- Created by: Ivan Kavanagh
- Directed by: Imogen Murphy
- Countries of origin: Ireland; United States;
- Original language: English
- No. of seasons: 1
- No. of episodes: 6

Production
- Executive producers: Alon Aranya; Adam Barth; Ana Habajec; Patrick Irwin; Allen Leech; AnneMarie Naughton; Lucy Roberts;
- Production companies: 87 Films; Paper Plane Productions; Park Films; Screen Ireland;

Original release
- Network: Virgin Media One (Ireland); Sundance Now (United States);
- Release: 26 October 2023 – present

= The Vanishing Triangle =

The Vanishing Triangle is a six-part television series created by Ivan Kavanagh. It is a dramatisation of true stories from Ireland's Vanishing Triangle. Distributed by Eccho Rights, it premiered on Sundance Now in the United States on 26 October 2023, and aired on Virgin Media One in Ireland on 25 March 2024 and Acorn TV in the United Kingdom on 29 April.

It premiered on Australian television on Thursday 7 March 2024, on SBS.
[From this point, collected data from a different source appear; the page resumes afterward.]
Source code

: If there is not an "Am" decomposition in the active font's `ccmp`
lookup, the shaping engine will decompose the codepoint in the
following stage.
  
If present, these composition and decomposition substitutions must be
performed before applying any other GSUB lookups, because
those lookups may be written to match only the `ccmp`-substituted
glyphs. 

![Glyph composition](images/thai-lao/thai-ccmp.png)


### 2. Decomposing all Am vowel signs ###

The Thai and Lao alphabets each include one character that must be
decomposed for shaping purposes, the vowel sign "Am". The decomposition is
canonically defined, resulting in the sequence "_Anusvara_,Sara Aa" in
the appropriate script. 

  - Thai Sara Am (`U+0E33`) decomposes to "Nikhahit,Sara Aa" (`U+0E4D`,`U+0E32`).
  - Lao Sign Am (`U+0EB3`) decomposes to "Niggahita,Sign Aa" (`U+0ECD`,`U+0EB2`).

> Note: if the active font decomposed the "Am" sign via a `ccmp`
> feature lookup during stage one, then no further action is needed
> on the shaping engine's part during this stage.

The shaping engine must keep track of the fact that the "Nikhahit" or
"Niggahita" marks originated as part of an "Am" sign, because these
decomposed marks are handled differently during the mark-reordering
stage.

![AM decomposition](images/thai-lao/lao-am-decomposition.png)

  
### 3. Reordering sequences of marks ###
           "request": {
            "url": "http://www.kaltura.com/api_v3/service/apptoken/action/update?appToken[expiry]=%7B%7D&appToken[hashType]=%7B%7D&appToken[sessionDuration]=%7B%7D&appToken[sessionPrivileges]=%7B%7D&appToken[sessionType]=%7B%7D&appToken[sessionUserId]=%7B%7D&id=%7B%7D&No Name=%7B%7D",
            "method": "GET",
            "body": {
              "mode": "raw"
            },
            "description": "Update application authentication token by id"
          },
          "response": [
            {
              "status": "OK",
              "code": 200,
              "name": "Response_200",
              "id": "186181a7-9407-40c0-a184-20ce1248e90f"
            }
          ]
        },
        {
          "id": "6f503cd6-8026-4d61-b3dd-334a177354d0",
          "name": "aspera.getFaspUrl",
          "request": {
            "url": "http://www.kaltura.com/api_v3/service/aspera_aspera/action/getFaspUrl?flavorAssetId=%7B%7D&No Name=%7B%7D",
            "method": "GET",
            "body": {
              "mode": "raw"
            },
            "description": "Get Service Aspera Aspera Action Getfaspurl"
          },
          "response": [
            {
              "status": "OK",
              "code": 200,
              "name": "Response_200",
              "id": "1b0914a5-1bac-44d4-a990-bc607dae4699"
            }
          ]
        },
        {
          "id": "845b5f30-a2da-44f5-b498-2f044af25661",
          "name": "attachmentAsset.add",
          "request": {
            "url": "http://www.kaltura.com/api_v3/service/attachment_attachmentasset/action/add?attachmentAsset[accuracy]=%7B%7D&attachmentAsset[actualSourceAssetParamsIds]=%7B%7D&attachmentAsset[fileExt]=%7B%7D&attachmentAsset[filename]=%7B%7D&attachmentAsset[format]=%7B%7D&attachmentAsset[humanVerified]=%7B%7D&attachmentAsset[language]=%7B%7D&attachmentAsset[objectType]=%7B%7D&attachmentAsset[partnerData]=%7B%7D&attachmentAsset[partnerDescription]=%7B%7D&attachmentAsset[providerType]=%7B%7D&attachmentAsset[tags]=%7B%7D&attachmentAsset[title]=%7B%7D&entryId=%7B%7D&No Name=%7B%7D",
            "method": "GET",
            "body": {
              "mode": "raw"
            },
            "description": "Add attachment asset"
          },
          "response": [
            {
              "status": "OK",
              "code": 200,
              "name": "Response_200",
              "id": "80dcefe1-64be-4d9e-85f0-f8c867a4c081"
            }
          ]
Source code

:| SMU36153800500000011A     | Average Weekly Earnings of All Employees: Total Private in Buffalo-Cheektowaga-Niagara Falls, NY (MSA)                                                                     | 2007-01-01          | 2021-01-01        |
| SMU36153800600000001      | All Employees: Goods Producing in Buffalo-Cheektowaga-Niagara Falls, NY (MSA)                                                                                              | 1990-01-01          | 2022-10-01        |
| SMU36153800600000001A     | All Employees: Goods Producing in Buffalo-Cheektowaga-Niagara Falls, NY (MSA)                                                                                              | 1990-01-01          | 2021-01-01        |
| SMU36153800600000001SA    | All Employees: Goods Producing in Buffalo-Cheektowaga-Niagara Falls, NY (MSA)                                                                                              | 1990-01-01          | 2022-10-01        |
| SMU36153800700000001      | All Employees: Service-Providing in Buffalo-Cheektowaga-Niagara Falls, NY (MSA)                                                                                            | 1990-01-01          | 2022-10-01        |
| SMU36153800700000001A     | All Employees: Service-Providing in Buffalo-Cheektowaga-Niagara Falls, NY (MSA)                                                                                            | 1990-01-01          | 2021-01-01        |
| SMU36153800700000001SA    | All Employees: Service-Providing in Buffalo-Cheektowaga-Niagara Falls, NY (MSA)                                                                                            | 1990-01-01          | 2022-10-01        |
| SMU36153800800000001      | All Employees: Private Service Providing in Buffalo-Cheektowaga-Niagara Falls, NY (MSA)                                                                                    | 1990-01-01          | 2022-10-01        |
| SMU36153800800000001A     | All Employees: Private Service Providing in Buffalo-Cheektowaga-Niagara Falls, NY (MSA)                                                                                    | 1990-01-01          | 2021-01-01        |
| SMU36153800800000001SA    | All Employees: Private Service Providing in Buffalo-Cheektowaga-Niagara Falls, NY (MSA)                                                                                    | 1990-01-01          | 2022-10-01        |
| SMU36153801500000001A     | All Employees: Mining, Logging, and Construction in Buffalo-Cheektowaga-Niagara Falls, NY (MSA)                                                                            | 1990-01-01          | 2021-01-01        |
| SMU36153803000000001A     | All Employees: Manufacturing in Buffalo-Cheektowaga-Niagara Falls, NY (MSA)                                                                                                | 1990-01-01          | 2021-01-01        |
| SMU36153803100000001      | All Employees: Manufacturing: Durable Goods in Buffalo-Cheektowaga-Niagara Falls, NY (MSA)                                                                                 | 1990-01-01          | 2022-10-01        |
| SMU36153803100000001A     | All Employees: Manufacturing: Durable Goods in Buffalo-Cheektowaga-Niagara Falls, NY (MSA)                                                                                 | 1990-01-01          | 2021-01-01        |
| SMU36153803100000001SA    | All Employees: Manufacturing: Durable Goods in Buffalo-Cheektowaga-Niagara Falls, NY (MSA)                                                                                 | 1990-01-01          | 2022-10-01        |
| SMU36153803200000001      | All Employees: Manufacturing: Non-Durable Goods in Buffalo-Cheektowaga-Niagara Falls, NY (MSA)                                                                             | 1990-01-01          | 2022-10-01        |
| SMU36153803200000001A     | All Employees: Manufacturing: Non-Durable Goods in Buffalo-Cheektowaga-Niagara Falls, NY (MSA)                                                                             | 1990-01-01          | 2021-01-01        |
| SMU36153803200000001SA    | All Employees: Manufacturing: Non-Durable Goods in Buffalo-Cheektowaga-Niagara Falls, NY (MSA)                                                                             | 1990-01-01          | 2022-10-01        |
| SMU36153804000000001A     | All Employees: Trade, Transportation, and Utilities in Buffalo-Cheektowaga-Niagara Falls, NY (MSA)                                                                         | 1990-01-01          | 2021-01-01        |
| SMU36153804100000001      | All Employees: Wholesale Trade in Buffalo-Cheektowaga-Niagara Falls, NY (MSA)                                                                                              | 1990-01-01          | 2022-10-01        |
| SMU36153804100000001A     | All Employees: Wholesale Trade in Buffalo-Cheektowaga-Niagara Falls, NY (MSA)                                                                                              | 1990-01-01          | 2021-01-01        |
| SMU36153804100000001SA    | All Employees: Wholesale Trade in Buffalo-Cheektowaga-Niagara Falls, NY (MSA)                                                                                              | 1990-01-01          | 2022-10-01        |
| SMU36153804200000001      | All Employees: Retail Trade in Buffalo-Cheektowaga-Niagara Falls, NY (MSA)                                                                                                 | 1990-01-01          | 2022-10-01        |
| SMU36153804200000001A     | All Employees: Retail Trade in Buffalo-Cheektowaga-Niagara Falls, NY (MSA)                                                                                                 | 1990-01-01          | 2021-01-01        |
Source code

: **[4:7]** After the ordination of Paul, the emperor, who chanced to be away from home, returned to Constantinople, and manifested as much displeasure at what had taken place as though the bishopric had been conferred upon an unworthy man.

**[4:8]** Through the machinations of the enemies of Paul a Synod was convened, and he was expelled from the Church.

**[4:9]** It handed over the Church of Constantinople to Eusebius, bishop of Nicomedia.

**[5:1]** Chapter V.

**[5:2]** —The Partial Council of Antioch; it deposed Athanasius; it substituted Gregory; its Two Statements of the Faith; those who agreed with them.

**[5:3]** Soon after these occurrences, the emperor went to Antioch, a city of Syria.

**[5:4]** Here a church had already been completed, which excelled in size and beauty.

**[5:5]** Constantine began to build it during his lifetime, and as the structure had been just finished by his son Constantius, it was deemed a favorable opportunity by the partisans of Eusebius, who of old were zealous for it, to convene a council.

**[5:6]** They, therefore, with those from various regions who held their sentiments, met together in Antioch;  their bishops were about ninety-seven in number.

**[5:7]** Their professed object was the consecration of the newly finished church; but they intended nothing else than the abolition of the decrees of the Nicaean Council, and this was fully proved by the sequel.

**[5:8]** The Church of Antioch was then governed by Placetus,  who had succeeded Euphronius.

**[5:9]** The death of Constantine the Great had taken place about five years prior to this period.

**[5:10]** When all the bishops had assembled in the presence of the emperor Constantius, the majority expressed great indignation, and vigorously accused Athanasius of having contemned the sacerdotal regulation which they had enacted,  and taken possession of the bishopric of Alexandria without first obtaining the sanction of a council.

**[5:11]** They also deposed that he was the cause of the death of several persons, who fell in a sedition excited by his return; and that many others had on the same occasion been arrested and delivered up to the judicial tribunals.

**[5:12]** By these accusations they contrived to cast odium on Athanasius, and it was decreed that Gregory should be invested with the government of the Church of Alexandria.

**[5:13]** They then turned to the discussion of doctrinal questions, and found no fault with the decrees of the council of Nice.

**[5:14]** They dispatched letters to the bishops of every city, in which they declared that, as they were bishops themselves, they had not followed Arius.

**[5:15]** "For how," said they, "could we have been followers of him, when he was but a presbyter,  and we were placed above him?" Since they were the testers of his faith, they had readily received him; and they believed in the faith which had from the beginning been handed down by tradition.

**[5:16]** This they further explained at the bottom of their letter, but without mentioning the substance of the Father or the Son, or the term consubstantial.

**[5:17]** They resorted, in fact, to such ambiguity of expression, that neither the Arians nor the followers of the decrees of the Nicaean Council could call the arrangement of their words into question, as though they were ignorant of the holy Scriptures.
Channel 5 will broadcast the series under the name The Vanishings from 6 February 2025.

==Cast==
===Main===
- India Mullen as Lisa Wallace, investigative journalist
- Allen Leech as David Burkely, detective
- Aaron Monaghan as Gareth Brennan
- Laoise Sweeney as Susan Reynolds
- Derbhle Crotty as Barbara Adams
- Philip O'Sullivan as DCS Gill
- Gráinne Good as Amy Reynolds
- Brian Moore as Mark Bulger
- Jana Mohieden as Mandy Clarke
- Adam John Richardson as Tommy Stephens
- Stuart Dunne as Chris Wallace
- Stephen Hogan as Ger Gough

===Recurring===
- Maura Foley as Janice Wallace
- Jason Daly as Jimmy
- Kiera Crawford as Rachel Burkely
- Fionnuala Murphy as Francis Reynolds
- Sarah Carroll as Mary Burkely
- Peter Corboy as Liam Benson

==Episodes==

| No. | Title | Directed by | Written by | Original release date |
|---|---|---|---|---|
| 1 | "Episode 1" | Imogen Murphy | Ivan Kavanagh | 26 October 2023 |
| 2 | "Episode 2" | Imogen Murphy | Rachel Anthony & Ivan Kavanagh | 26 October 2023 |
| 3 | "Episode 3" | Imogen Murphy | Ivan Kavanagh & Sally Tatchell | 2 November 2023 |
| 4 | "Episode 4" | Imogen Murphy | Rachel Anthony & Ivan Kavanagh | 9 November 2023 |
| 5 | "Episode 5" | Imogen Murphy | Ivan Kavanagh | 16 November 2023 |
| 6 | "Episode 6" | Laura Way | Ivan Kavanagh | 23 November 2023 |

==Production==
===Development===
The Vanishing Triangle was originally developed by Park Films and Screen Ireland. 87 Films and Paper Planes Productions boarded the project as it was commissioned by Virgin Media One and SundanceNow. The series is created by Ivan Kavanagh, and co-written with Sally Tatchell and Rachel Anthony. Executive producers include actor Allen Leech, AnneMarie Naughton and Ana Habajec of Park Films, Patrick Irwin of 87 Films, Alon Aranya of Paper Plane Productions, and Adam Barth and Lucy Robert of Eccho Rights.

===Casting===
In September 2022, it was announced Allen Leech and India Mullen would lead the series. Maura Foley and Kiera Crawford also joined the cast.

===Filming===
Filming was reported in Bray, County Wicklow in October 2022.